For the past few months, Grandma’s House, which opened last October on South Broadway, has been dancing carefully with the enforcement division, which has questioned its unique business and marketing model.

Founder Matthew Fuerst calls Grandma’s House a “collective brewery” because he gives would-be brewery owners and breweries-in-planning a chance to try out their recipes on his brewing system and then have the beers they create served there on tap. Several of these in-house “grandkids,” as he calls them, have poured their creations in the past six months, including Broken Spine Brewing, Two Creeks Brewing, Gunbarrel Brewing and 53 Peaks.
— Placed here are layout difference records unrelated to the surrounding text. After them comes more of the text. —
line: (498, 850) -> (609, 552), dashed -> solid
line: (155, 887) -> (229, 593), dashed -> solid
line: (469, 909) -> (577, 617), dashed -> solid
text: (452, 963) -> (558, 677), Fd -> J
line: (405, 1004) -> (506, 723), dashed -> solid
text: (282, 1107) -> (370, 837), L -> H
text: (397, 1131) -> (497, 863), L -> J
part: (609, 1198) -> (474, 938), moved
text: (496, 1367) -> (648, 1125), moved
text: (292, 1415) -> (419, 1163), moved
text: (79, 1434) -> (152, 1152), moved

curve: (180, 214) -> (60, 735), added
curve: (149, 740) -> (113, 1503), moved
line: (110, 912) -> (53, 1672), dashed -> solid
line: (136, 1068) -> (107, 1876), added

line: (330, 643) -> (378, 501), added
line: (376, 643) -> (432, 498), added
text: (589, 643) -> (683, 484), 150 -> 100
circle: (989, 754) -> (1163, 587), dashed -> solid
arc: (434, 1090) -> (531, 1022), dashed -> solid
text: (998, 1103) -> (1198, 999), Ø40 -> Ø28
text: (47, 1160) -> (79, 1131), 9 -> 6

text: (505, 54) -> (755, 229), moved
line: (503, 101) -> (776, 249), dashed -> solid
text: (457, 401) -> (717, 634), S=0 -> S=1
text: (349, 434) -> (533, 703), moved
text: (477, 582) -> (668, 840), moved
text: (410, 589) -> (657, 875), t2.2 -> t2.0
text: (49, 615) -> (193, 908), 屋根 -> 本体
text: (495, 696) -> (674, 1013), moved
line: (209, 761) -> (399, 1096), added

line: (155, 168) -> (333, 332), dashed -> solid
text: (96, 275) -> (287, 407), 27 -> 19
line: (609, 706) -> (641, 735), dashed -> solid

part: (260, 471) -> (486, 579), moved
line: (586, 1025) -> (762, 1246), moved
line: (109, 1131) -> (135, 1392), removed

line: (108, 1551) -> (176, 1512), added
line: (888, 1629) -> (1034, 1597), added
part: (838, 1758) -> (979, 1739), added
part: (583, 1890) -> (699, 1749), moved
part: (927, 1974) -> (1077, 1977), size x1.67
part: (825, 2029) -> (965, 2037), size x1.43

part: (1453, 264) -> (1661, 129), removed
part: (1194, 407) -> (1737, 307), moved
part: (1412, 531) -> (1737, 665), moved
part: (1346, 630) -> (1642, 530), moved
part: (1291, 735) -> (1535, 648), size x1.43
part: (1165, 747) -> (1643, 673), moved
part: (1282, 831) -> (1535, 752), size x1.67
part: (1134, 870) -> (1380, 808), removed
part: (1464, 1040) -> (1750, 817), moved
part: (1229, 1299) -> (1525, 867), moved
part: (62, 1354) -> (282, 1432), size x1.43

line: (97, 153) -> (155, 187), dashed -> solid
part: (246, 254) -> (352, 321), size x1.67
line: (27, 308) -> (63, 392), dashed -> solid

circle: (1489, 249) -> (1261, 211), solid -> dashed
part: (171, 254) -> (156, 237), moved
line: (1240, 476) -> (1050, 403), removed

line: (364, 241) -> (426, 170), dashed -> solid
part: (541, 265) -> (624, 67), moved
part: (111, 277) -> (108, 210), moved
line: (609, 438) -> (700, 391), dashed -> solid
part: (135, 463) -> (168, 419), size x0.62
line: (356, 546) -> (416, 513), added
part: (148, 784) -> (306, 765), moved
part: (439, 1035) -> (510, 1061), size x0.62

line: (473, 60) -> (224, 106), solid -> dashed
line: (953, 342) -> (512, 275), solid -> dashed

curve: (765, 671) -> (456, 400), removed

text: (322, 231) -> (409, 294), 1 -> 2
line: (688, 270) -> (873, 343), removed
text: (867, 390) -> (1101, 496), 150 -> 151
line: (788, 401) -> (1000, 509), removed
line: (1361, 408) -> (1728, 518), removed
The problem is that breweries-in-planning aren’t allowed to represent themselves as breweries since they don’t yet have liquor licenses, says Runco, who represents Grandma’s House. Furthermore, if they did have liquor licenses, they wouldn’t be able to brew or serve beer at Grandma’s House without prior approval from the state. And finally, Grandma’s House and its employees have to be in charge of brewing the beer.

A couple of months ago, an investigator with the enforcement division came calling on Fuerst after seeing social media posts from the would-be brewers advertising their beers on tap. Since then, Grandma's House and the division have been discussing it.

“The issue was that some of these businesses were holding themselves out or giving the appearance of being breweries when they are not,” Runco explains. Their public messaging also made it seem like the beer belonged to them when it legally doesn’t. “It belongs to the licensee — Grandma’s House — from the first step...all the way through to the customers.”

As a result, Fuerst says, most of his original grandkids, including Two Creeks and Broken Spine, have left. But he plans to continue operating as a collective brewery by signing up new grandkids shortly. In the future, however, both he and they will have to be “very careful with saying or doing things that lead the public to believe that these are licensed breweries,” he notes. 

"The frustrating thing is that what we are doing isn't technically illegal. It's the representation of it that they had a problem with," Fuerst explains. Although both he and Runco both say the enforcement division has been reasonable and willing to negotiate.

The Liquor Enforcement Division understands that craft beer is a great industry for Colorado and they have been great about working with businesses who are trying to come up with new concepts and still work within the confines within the liquor code," Runco says. "I think we have come to a resolution with the state where they are comfortable with how he is doing his marketing."